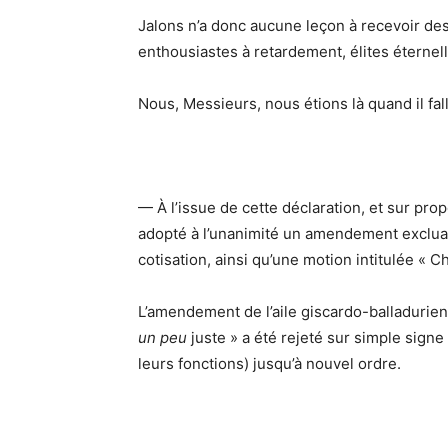
Jalons n’a donc aucune leçon à recevoir de
enthousiastes à retardement, élites éterne
Nous, Messieurs, nous étions là quand il falla
— À l’issue de cette déclaration, et sur prop
adopté à l’unanimité un amendement excluan
cotisation, ainsi qu’une motion intitulée « Chi
L’amendement de l’aile giscardo-balladurienn
un peu
juste » a été rejeté sur simple sign
leurs fonctions) jusqu’à nouvel ordre.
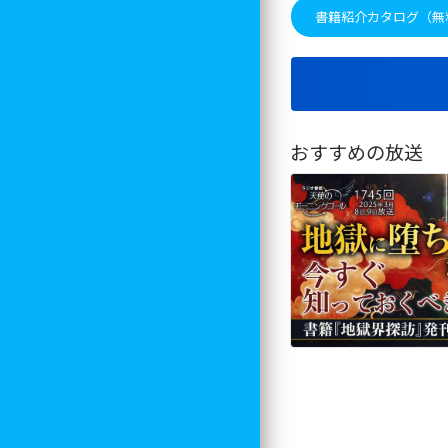
書籍紹介カタログ（無
おすすめの放送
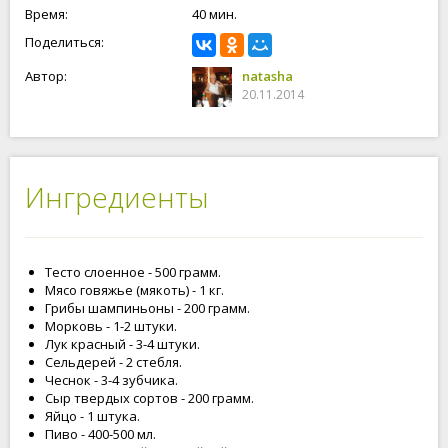
Время:
40 мин.
Поделиться:
Автор:
natasha
20.11.2014
Ингредиенты
Тесто слоенное - 500 грамм.
Мясо говяжье (мякоть) - 1 кг.
Грибы шампиньоны - 200 грамм.
Морковь - 1-2 штуки.
Лук красный - 3-4 штуки.
Сельдерей - 2 стебля.
Чеснок - 3-4 зубчика.
Сыр твердых сортов - 200 грамм.
Яйцо - 1 штука.
Пиво - 400-500 мл.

__Try it__: Before duplicating the entries above, strip out the pictures and keep the rest exact.

__Task answer__:
Jalons n’a donc aucune leçon à recevoir de
enthousiastes à retardement, élites éterne
Nous, Messieurs, nous étions là quand il falla
— À l’issue de cette déclaration, et sur prop
adopté à l’unanimité un amendement excluan
cotisation, ainsi qu’une motion intitulée « Chi
L’amendement de l’aile giscardo-balladurienn
un peu
juste » a été rejeté sur simple sign
leurs fonctions) jusqu’à nouvel ordre.
書籍紹介カタログ（無
おすすめの放送
Время:
40 мин.
Поделиться:
Автор:
natasha
20.11.2014
Ингредиенты
Тесто слоенное - 500 грамм.
Мясо говяжье (мякоть) - 1 кг.
Грибы шампиньоны - 200 грамм.
Морковь - 1-2 штуки.
Лук красный - 3-4 штуки.
Сельдерей - 2 стебля.
Чеснок - 3-4 зубчика.
Сыр твердых сортов - 200 грамм.
Яйцо - 1 штука.
Пиво - 400-500 мл.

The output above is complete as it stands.